■ Opdrachtenlijst:
- a) Beantwoord op basis van het artikel over geleide kristallisatie hieronder de volgende vragen:
(i) Welke drie factoren bepalen volgens de eerste alinea de kristallisatiesnelheid van honing?
(ii) Welke soort honing verkiest de consument?
(iii) Welke voorbeelden van kristallisatiekernen worden genoemd?
- b) Geef voor elke bewering aan of zij overeenstemt met het artikel over geleide kristallisatie. Citeer telkens de doorslaggevende woorden:
(i) Honing die de bijen in hun woning opslaan, kristalliseert meestal snel.
(ii) De oververzadiging aan glucose ligt aan de basis van de kristallisatie.
(iii) Grofkorrelige honing verliest op commercieel vlak aan waarde.
- c) Lever een vervolg op het artikel over geleide kristallisatie van honing dat aansluit op de laatste zin ervan.

Bron: Maandblad van de Vlaamse Imkersbond
Jaargang: 90
Jaar: 2004
Maand: juni
Auteurs: Ghislain De Roeck

GELEIDE KRISTALLISATIE 

De meeste honingsoorten kristalliseren spontaan, maar het resultaat is navenant, soms mooi, soms tegenvallend. De kristallisatiesnelheid van honing hangt af van de verhouding tussen de glucose en fructose, het vochtgehalte en de omgevingtemperatuur. Deze factoren bepalen of honing lang vloeibaar blijft, grofkorrelig wordt of keihard kristalliseert. Zeker in de laatste twee gevallen boet hij op het commerciële vlak fel aan waarde in. Want of we dat nu graag horen of niet, de consument verkiest crèmehoning, fijn van structuur en goed smeerbaar. De techniek van de ‘geleide’ kristallisatie heeft tot doel dit resultaat te bewerkstelligen.

Natuurlijke kristallisatie

De honing die de bijen opslaan in de cellen van hun woning, blijft meestal vloeibaar. Bewaard aan kamertemperatuur, kristalliseert honing echter na enkele dagen, weken of maanden. De zeer sterke suikerconcentratie en vooral de oververzadiging aan glucose ligt aan de basis van dit fenomeen. De kristallisatie treedt min of meer snel in, afhankelijk van de graad van oververzadiging die bepaald wordt door de verhouding glucose/water. Andere bepalende factoren zijn: het fructosegehalte, het aantal aanwezige kristallisatie­kernen, zoals glucosekristallen, stuifmeelkorrels en stofdeeltjes, en de omgevingtemperatuur.

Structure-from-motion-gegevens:
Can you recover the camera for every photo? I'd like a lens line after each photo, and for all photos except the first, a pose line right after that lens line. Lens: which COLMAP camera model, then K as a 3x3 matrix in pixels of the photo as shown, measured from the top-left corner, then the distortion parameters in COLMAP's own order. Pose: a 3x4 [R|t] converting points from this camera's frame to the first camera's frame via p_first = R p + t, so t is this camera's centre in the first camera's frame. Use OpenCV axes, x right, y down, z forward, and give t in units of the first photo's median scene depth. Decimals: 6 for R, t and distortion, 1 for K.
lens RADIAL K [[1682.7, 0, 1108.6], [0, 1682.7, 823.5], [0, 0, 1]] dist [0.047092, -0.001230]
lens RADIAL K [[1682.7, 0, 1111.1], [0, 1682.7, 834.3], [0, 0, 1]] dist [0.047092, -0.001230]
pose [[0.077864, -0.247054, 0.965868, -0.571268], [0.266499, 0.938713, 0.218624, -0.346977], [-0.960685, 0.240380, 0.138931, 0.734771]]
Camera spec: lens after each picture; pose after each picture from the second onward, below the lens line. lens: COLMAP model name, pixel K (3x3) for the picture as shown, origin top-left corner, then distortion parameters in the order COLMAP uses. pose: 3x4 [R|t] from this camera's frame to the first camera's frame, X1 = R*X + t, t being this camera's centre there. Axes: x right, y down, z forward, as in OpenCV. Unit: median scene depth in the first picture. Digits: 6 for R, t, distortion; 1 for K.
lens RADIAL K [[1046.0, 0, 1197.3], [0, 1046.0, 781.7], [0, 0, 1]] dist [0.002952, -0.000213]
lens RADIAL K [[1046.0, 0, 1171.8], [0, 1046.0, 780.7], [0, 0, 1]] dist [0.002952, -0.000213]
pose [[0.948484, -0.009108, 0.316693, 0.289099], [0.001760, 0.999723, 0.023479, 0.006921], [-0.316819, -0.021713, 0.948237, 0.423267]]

■ Antwoordenlijst:
- a)
(i) De verhouding tussen de glucose en fructose, het vochtgehalte en de omgevingtemperatuur.
(ii) Crèmehoning, fijn van structuur en goed smeerbaar.
(iii) Glucosekristallen, stuifmeelkorrels en stofdeeltjes.

- b)
(i) Nee: "De honing die de bijen opslaan in de cellen van hun woning, blijft meestal vloeibaar."
(ii) Ja: "De zeer sterke suikerconcentratie en vooral de oververzadiging aan glucose ligt aan de basis van dit fenomeen."
(iii) Ja: "grofkorrelig wordt of keihard kristalliseert. Zeker in de laatste twee gevallen boet hij op het commerciële vlak fel aan waarde in."

- c)
De kristallisatie is een zeer complex fysisch proces. Nieuwe kristallen vormen en vermeerderen zich in het oververzadigde milieu, naar het beeld van bestaande of toegevoegde kristallen die als ‘model’ dienen. Een kristalstramien vormt de uiteindelijke structuur; het komt tot stand op het ogenblik dat alle kristallen verbonden zijn. We kennen het strakke, compacte stramien, bestaande uit heel fijne kristallen; het is, in principe, het resultaat van een snelle kristallisa­tie. Er is het grove, losse, slecht aan elkaar gekit stramien, gevormd door samengeklonterde kristallen; het resultaat van een trage kristal­lisatie. En er zijn uiteraard al de stramienmodellen die tussen deze twee uitersten in liggen.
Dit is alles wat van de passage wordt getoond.